Bruce’s first teacher was the distinguished sculptor Edward Virginius Valentine. His early studies were very academic in nature: life drawing classes with Valentine, along with more practical instruction in mechanical drawing and drafting at the Virginia Mechanics Institute. Bruce realized that there was a larger world beyond Richmond and "all he lived for was to study art in Paris." He moved to Paris by way of New York, where he spent the year 1902-1903 studying with William Merritt Chase and Kenneth Hayes Miller, and made the acquaintance of Edward Hopper and Guy Pène du Bois.

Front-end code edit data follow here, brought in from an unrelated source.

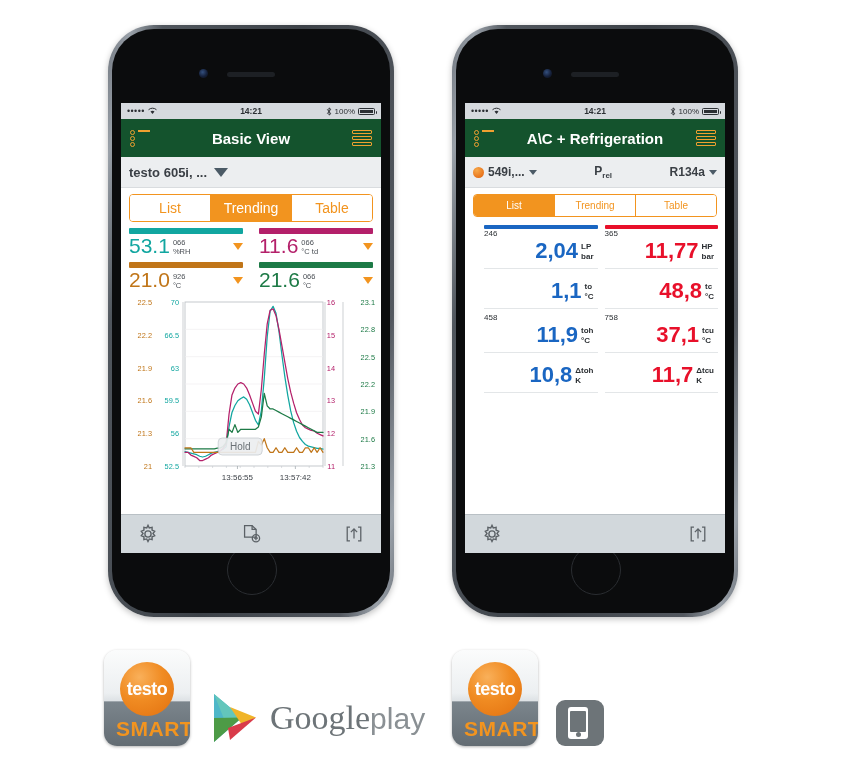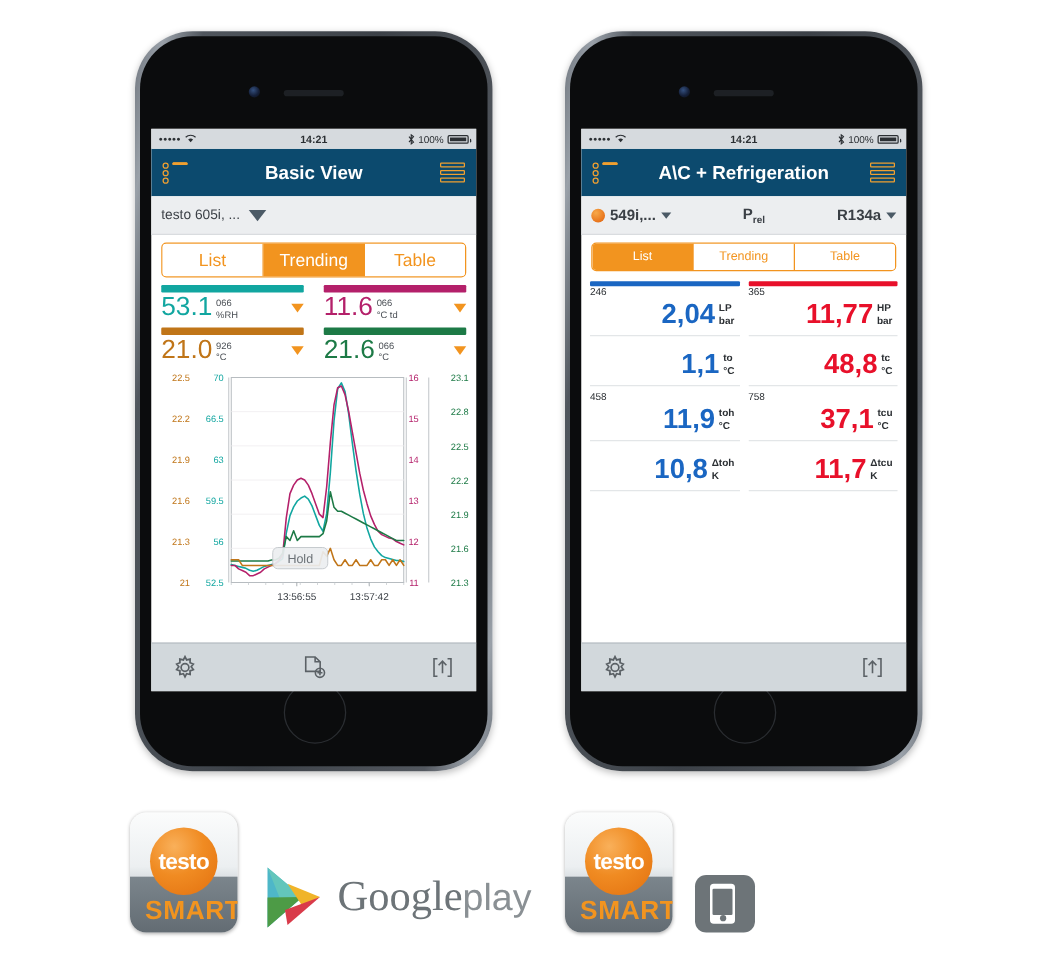--- a/index.html
+++ b/index.html
@@ -69,21 +69,21 @@
     position:relative;box-sizing:border-box;
   }
   .battery:after{
     content:"";position:absolute;right:-3px;top:2px;
     width:1.5px;height:3px;background:#2b2f33;border-radius:0 1px 1px 0;
   }
   .battery i{position:absolute;left:1px;top:1px;bottom:1px;right:1px;background:#2b2f33;}
 
   
   .appbar{
-    height:38px;background:#0c4a6e;
+    height:38px;background:#14532d;
     display:flex;align-items:center;justify-content:space-between;
     padding:0 9px;
   }
   .appbar-title{
     color:#ffffff;font-size:15px;font-weight:bold;
     flex:1;text-align:center;
   }
   .ic-list{width:20px;height:16px;position:relative;}
   .ic-list span{position:absolute;left:8px;height:2px;background:#f0a030;border-radius:1px;width:12px;}
   .ic-list span:nth-child(1){top:1px;}
@@ -99,22 +99,23 @@
     border:1px solid #f0a030;box-sizing:border-box;border-radius:1px;
   }
   .ic-burger span:nth-child(1){top:0;}
   .ic-burger span:nth-child(2){top:6px;}
   .ic-burger span:nth-child(3){top:12px;}
 
   
   .subbar{
     height:30px;background:#eceef0;
     display:flex;align-items:center;
-    padding:0 8px;font-size:11px;color:#3a3f45;
+    padding:0 8px;font-size:13px;color:#3a3f45;
     border-bottom:1px solid #d9dcdf;
+    font-weight:bold;
   }
   .subbar.left-phone{justify-content:flex-start;gap:7px;}
   .subbar.right-phone{justify-content:space-between;font-size:12px;font-weight:bold;}
   .caret{
     width:0;height:0;
     border-left:7px solid transparent;border-right:7px solid transparent;
     border-top:9px solid #4b5a66;
   }
   .caret.sm{
     border-left-width:4px;border-right-width:4px;border-top-width:5px;
@@ -168,21 +169,21 @@
     position:absolute;left:0;right:0;bottom:0;height:38px;
     background:#d2d8dc;border-top:1px solid #b9c0c5;
     display:flex;align-items:center;
   }
   .toolbar .slot{flex:1;display:flex;align-items:center;justify-content:center;}
   .toolbar .slot.l{justify-content:flex-start;padding-left:16px;}
   .toolbar .slot.r{justify-content:flex-end;padding-right:16px;}
 
   
   .r-readings{padding:6px 7px 0 7px;}
-  .r-row{display:flex;gap:7px;}
+  .r-row{display:flex;gap:7px;margin-left:12px;}
   .r-cell{
     flex:1;position:relative;padding-top:2px;
     border-bottom:1px solid #e3e6e8;
     padding-bottom:2px;margin-bottom:3px;
   }
   .r-cell .topbar{height:4px;border-radius:1px;margin-bottom:1px;}
   .r-cell .serial{font-size:8px;color:#2b2f33;line-height:1;margin-bottom:1px;}
   .r-cell .body{display:flex;align-items:flex-start;justify-content:flex-end;gap:3px;padding-right:4px;min-height:27px;}
   .r-cell .val{font-size:22px;font-weight:bold;line-height:1.05;}
   .r-cell .units{font-size:8px;font-weight:bold;line-height:1.2;padding-top:3px;color:#2b2f33;}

Bruce was working in Paris in 1905, when he wrote to Robert Henri that he longed for "really truthful painting." By 1906, he had met Gertrude and Leo Stein, and frequented the salons in their atelier. There, a panoply of artists on view stirred his imagination, and he became especially influenced by the planar field organization and color field dispatch of Cezanne. During this time, Bruce created still life and landscape watercolors with a distinctly Cezannesque flair; this is the style he presented in the famous New York Armory Show of 1913. After the First World War, he began to paint works in oil in a style William Agee has called "geometric architectural."
In this example which precedes Bruce’s modernist phase, a live oak dominates the planar field, dwarfing a small shack in the back. Melancholy would haunt Bruce’s life, which he himself terminated in 1936 in New York.